__What you should do__: Set down exactly, from the records below, the line with "This repo is" through the line with "We select the", and nothing else.

(Collected data)
◆ ◆ ◆ ◆
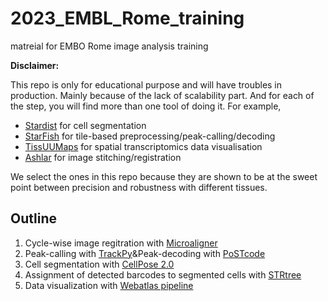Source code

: # 2023_EMBL_Rome_training
matreial for EMBO Rome image analysis training

__Disclaimer:__

This repo is only for educational purpose and will have troubles in production. Mainly because of the lack of scalability part.
And for each of the step, you will find more than one tool of doing it.
For example,
- [Stardist](https://qupath.readthedocs.io/en/0.3/docs/advanced/stardist.html) for cell segmentation
- [StarFish](https://spacetx-starfish.readthedocs.io/en/latest/) for tile-based preprocessing/peak-calling/decoding
- [TissUUMaps](https://tissuumaps.github.io/) for spatial transcriptomics data visualisation
- [Ashlar](https://github.com/labsyspharm/ashlar) for image stitching/registration
  
We select the ones in this repo because they are shown to be at the sweet point between precision and robustness with different tissues.


## Outline

1. Cycle-wise image regitration with [Microaligner](https://github.com/VasylVaskivskyi/microaligner)
2. Peak-calling with [TrackPy](http://soft-matter.github.io/trackpy/v0.6.1/)&Peak-decoding with [PoSTcode](https://github.com/milana-gataric/postcode)
3. Cell segmentation with [CellPose 2.0](https://www.cellpose.org/)
4. Assignment of detected barcodes to segmented cells with [STRtree](https://shapely.readthedocs.io/en/stable/strtree.html)
5. Data visualization with [Webatlas pipeline](https://developmental.cellatlas.io/webatlas)

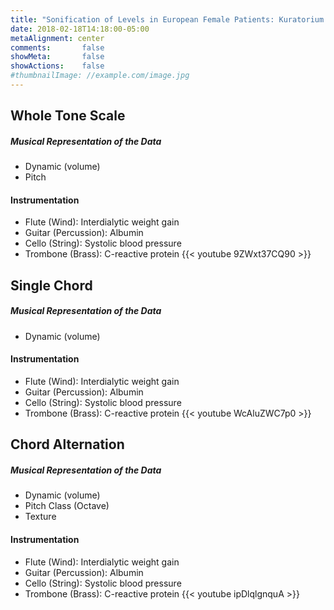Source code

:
 ```yaml
---
title: "Sonification of Levels in European Female Patients: Kuratorium fur Dialyse und Nierentransplantation e.V."
date: 2018-02-18T14:18:00-05:00
metaAlignment: center
comments:       false
showMeta:       false
showActions:    false
#thumbnailImage: //example.com/image.jpg
---
```


<!--more-->

## Whole Tone Scale

##### Musical Representation of the Data
- Dynamic (volume)
- Pitch

#### Instrumentation
- Flute (Wind): Interdialytic weight gain
- Guitar (Percussion): Albumin
- Cello (String): Systolic blood pressure
- Trombone (Brass): C-reactive protein
{{< youtube 9ZWxt37CQ90 >}}


## Single Chord
##### Musical Representation of the Data
- Dynamic (volume)

#### Instrumentation
- Flute (Wind): Interdialytic weight gain
- Guitar (Percussion): Albumin
- Cello (String): Systolic blood pressure
- Trombone (Brass): C-reactive protein
{{< youtube WcAluZWC7p0 >}}


## Chord Alternation

##### Musical Representation of the Data
- Dynamic (volume)
- Pitch Class (Octave)
- Texture

#### Instrumentation
- Flute (Wind): Interdialytic weight gain
- Guitar (Percussion): Albumin
- Cello (String): Systolic blood pressure
- Trombone (Brass): C-reactive protein
{{< youtube ipDlqlgnquA >}}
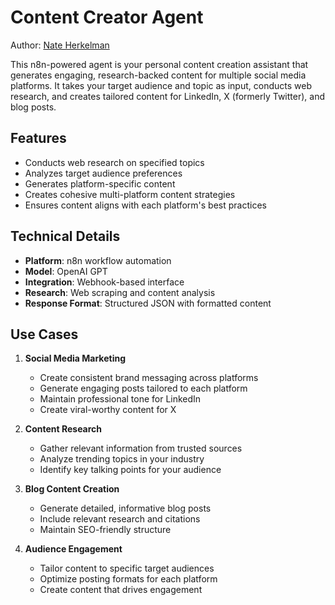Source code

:# Content Creator Agent

Author: [Nate Herkelman](https://www.youtube.com/@nateherk)

This n8n-powered agent is your personal content creation assistant that generates engaging, research-backed content for multiple social media platforms. It takes your target audience and topic as input, conducts web research, and creates tailored content for LinkedIn, X (formerly Twitter), and blog posts.

## Features

- Conducts web research on specified topics
- Analyzes target audience preferences
- Generates platform-specific content
- Creates cohesive multi-platform content strategies
- Ensures content aligns with each platform's best practices

## Technical Details

- **Platform**: n8n workflow automation
- **Model**: OpenAI GPT
- **Integration**: Webhook-based interface
- **Research**: Web scraping and content analysis
- **Response Format**: Structured JSON with formatted content

## Use Cases

1. **Social Media Marketing**
   - Create consistent brand messaging across platforms
   - Generate engaging posts tailored to each platform
   - Maintain professional tone for LinkedIn
   - Create viral-worthy content for X

2. **Content Research**
   - Gather relevant information from trusted sources
   - Analyze trending topics in your industry
   - Identify key talking points for your audience

3. **Blog Content Creation**
   - Generate detailed, informative blog posts
   - Include relevant research and citations
   - Maintain SEO-friendly structure

4. **Audience Engagement**
   - Tailor content to specific target audiences
   - Optimize posting formats for each platform
   - Create content that drives engagement
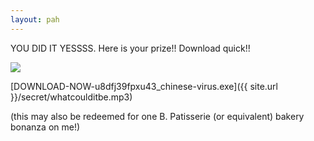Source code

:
 ```yaml
---
layout: pah
---
```


YOU DID IT YESSSS. Here is your prize!! Download quick!!

<img src="{{ site.baseurl }}/assets/art/snoopy.gif">

[DOWNLOAD-NOW-u8dfj39fpxu43_chinese-virus.exe]({{ site.url }}/secret/whatcoulditbe.mp3)

(this may also be redeemed for one B. Patisserie (or equivalent) bakery bonanza on me!)
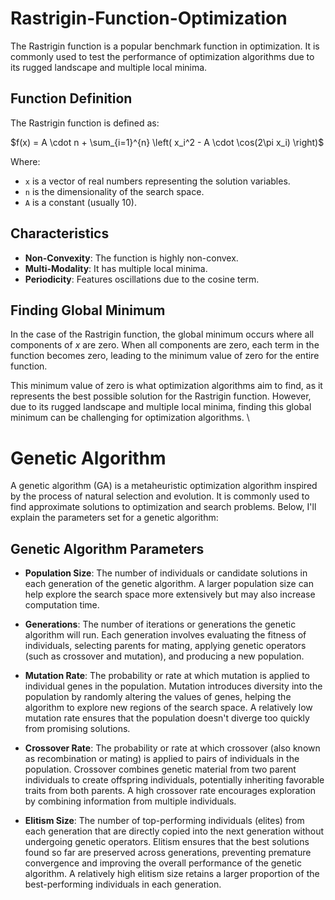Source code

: # Rastrigin-Function-Optimization

The Rastrigin function is a popular benchmark function in optimization. It is commonly used to test the performance of optimization algorithms due to its rugged landscape and multiple local minima.

## Function Definition
The Rastrigin function is defined as:

$f(x) = A \cdot n + \sum_{i=1}^{n} \left( x_i^2 - A \cdot \cos(2\pi x_i) \right)$

Where:
- `x` is a vector of real numbers representing the solution variables.
- `n` is the dimensionality of the search space.
- `A` is a constant (usually 10).

## Characteristics
- **Non-Convexity**: The function is highly non-convex.
- **Multi-Modality**: It has multiple local minima.
- **Periodicity**: Features oscillations due to the cosine term.

## Finding Global Minimum
In the case of the Rastrigin function, the global minimum occurs where all components of $x$ are zero. When all components are zero, each term in the function becomes zero, leading to the minimum value of zero for the entire function.

This minimum value of zero is what optimization algorithms aim to find, as it represents the best possible solution for the Rastrigin function. However, due to its rugged landscape and multiple local minima, finding this global minimum can be challenging for optimization algorithms.
\\

# Genetic Algorithm 
A genetic algorithm (GA) is a metaheuristic optimization algorithm inspired by the process of natural selection and evolution. It is commonly used to find approximate solutions to optimization and search problems. Below, I'll explain the parameters set for a genetic algorithm:

## Genetic Algorithm Parameters
- **Population Size**: The number of individuals or candidate solutions in each generation of the genetic algorithm. A larger population size can help explore the search space more extensively but may also increase computation time.

- **Generations**: The number of iterations or generations the genetic algorithm will run. Each generation involves evaluating the fitness of individuals, selecting parents for mating, applying genetic operators (such as crossover and mutation), and producing a new population.

- **Mutation Rate**: The probability or rate at which mutation is applied to individual genes in the population. Mutation introduces diversity into the population by randomly altering the values of genes, helping the algorithm to explore new regions of the search space. A relatively low mutation rate ensures that the population doesn't diverge too quickly from promising solutions.

- **Crossover Rate**: The probability or rate at which crossover (also known as recombination or mating) is applied to pairs of individuals in the population. Crossover combines genetic material from two parent individuals to create offspring individuals, potentially inheriting favorable traits from both parents. A high crossover rate encourages exploration by combining information from multiple individuals.

- **Elitism Size**: The number of top-performing individuals (elites) from each generation that are directly copied into the next generation without undergoing genetic operators. Elitism ensures that the best solutions found so far are preserved across generations, preventing premature convergence and improving the overall performance of the genetic algorithm. A relatively high elitism size retains a larger proportion of the best-performing individuals in each generation.
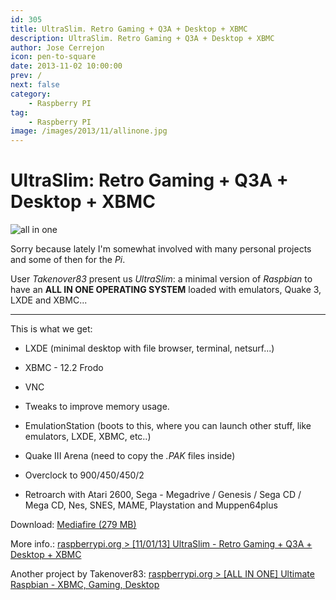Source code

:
 ```yaml
---
id: 305
title: UltraSlim. Retro Gaming + Q3A + Desktop + XBMC
description: UltraSlim. Retro Gaming + Q3A + Desktop + XBMC
author: Jose Cerrejon
icon: pen-to-square
date: 2013-11-02 10:00:00
prev: /
next: false
category:
    - Raspberry PI
tag:
    - Raspberry PI
image: /images/2013/11/allinone.jpg
---
```


# UltraSlim: Retro Gaming + Q3A + Desktop + XBMC

![all in one](/images/2013/11/allinone.jpg)

Sorry because lately I'm somewhat involved with many personal projects and some of then for the _Pi_.

User _Takenover83_ present us _UltraSlim_: a minimal version of _Raspbian_ to have an **ALL IN ONE OPERATING SYSTEM** loaded with emulators, Quake 3, LXDE and XBMC...

---

This is what we get:

-   LXDE (minimal desktop with file browser, terminal, netsurf...)

-   XBMC - 12.2 Frodo

-   VNC

-   Tweaks to improve memory usage.

-   EmulationStation (boots to this, where you can launch other stuff, like emulators, LXDE, XBMC, etc..)

-   Quake III Arena (need to copy the _.PAK_ files inside)

-   Overclock to 900/450/450/2

-   Retroarch with Atari 2600, Sega - Megadrive / Genesis / Sega CD / Mega CD, Nes, SNES, MAME, Playstation and Muppen64plus

Download: [Mediafire (279 MB)](https://www.mediafire.com/?objo4nrkc188vx4)

More info.: [raspberrypi.org > [11/01/13] UltraSlim - Retro Gaming + Q3A + Desktop + XBMC](https://www.raspberrypi.org/phpBB3/viewtopic.php?f=78&t=59590)

Another project by Takenover83: [raspberrypi.org > [ALL IN ONE] Ultimate Raspbian - XBMC, Gaming, Desktop](https://www.raspberrypi.org/phpBB3/viewtopic.php?f=41&t=58839)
◆ ◆ ◆ ◆
__Exercise response__:
This repo is only for educational purpose and will have troubles in production. Mainly because of the lack of scalability part.
And for each of the step, you will find more than one tool of doing it.
For example,
- [Stardist](https://qupath.readthedocs.io/en/0.3/docs/advanced/stardist.html) for cell segmentation
- [StarFish](https://spacetx-starfish.readthedocs.io/en/latest/) for tile-based preprocessing/peak-calling/decoding
- [TissUUMaps](https://tissuumaps.github.io/) for spatial transcriptomics data visualisation
- [Ashlar](https://github.com/labsyspharm/ashlar) for image stitching/registration
  
We select the ones in this repo because they are shown to be at the sweet point between precision and robustness with different tissues.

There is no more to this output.